## PAGE TEXT
— Begin —

The characters "making mistakes" is also what I love best about this series- the characters are more realistic & approachable because of it.

While Daenerys story is a bit slow (compared to the fast-paced interactivity of Westeros only!), and indeed she does seem to be a bit of a "DM's pet", surely we can allow GRRM to, at least once, be unsubtle in his buildup towards future events (ie the quite likely triumphant entrance into Westeros of Daenerys, Dragon Queen)? 

Qhorin Halfhand: One of the Night Watch "heroes" that Jon Snow kills to show he's on the side of the Wildlings.
Roose Bolton: Lord of the Dreadfort, one of Winterfell's vassals. I'm not sure if this guy is actually the son of the Lord (who betrays Starks by capturing Arya), or the Lord who burns Winterfell. Don't think I'm remembering either correctly, but it's something similar.
Bronn: Tyrion's surprisingly loyal sell-sword.
Jaqen Hghar: The Bravo who agrees to kill three people for Arya when she's a servant?


----------



## WizarDru (Jan 7, 2004)

Vocenoctum said:
			
		

> Again, could have been a decent character if he'd just have said what I wanted him to say.

— End —

## RECORDS FOR THE TASK
— Begin —

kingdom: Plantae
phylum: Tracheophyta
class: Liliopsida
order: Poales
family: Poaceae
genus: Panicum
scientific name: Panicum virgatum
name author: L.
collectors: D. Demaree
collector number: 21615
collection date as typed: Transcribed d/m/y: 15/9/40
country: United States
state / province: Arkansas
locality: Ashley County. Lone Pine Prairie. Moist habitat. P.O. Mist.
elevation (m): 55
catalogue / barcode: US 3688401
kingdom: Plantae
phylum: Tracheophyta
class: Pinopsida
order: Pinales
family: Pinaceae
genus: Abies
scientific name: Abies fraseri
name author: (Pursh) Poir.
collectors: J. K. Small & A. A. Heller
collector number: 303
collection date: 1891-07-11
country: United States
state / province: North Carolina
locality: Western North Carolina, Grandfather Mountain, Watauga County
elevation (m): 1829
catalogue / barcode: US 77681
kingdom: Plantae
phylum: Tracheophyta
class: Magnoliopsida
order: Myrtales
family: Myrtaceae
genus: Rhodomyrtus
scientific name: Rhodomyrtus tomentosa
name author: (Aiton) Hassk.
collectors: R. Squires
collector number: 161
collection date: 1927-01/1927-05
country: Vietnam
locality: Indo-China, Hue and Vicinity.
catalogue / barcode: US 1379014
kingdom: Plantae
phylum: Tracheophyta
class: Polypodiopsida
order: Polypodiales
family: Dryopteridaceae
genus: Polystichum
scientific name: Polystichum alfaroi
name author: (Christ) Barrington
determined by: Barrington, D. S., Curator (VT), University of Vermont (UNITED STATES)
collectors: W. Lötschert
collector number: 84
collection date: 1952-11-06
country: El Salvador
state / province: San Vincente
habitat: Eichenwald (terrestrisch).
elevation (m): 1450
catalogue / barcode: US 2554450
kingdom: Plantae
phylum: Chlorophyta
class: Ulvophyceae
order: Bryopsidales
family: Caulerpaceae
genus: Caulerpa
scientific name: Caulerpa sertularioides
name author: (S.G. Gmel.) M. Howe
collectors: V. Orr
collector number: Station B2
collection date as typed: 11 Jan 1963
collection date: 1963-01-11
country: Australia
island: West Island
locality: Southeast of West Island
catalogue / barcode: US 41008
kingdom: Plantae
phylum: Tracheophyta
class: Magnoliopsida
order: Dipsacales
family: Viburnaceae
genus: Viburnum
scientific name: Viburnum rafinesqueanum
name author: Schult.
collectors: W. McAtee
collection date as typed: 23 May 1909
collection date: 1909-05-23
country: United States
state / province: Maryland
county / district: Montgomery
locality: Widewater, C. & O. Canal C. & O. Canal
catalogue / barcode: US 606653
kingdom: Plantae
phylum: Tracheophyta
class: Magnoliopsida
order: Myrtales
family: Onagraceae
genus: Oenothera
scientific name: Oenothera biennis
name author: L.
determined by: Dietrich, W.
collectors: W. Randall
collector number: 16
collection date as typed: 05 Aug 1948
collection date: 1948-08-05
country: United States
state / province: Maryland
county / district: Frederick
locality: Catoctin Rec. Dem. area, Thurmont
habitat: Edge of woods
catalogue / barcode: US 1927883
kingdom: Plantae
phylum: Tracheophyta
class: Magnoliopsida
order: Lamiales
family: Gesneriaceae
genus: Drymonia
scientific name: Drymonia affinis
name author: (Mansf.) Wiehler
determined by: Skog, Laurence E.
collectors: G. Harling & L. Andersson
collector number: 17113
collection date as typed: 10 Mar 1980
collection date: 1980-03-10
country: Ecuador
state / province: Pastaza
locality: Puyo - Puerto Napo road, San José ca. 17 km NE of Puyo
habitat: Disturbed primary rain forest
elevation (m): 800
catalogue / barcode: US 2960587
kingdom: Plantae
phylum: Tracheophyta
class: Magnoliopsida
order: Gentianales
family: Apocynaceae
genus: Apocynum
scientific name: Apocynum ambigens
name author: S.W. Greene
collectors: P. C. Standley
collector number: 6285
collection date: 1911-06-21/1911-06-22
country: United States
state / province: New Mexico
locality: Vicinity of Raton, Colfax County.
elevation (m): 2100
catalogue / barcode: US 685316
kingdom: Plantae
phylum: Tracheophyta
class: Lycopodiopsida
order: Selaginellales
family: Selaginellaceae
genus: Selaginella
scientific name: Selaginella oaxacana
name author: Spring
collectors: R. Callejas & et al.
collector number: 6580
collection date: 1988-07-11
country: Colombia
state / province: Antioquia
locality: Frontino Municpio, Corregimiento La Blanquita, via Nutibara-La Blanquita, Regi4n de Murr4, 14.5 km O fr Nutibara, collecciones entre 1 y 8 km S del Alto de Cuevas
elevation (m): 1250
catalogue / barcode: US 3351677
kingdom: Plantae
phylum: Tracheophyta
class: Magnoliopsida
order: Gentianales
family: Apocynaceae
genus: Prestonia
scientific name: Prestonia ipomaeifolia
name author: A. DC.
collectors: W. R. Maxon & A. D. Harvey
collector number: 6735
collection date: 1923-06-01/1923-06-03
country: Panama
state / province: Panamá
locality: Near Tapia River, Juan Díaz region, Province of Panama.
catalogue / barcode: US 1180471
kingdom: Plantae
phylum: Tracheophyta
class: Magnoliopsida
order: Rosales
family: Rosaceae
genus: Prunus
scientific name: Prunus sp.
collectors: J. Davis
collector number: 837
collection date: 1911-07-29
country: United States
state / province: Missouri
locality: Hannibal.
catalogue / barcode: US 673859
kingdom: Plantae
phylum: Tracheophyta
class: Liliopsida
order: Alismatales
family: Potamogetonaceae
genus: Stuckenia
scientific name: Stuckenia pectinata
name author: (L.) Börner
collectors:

— End —

## STATED PROBLEM A
Using the forum thread, explain in one to three sentences why Jon Snow kills Qhorin Halfhand.
## STATED PROBLEM B
Show each line of the listing that contains the string "number". Case counts.

## ANSWER A
Jon Snow kills Qhorin Halfhand, one of the Night Watch "heroes," to show that he is on the side of the Wildlings.

## ANSWER B
collector number: 21615
collector number: 303
collector number: 161
collector number: 84
collector number: Station B2
collector number: 16
collector number: 17113
collector number: 6285
collector number: 6580
collector number: 6735
collector number: 837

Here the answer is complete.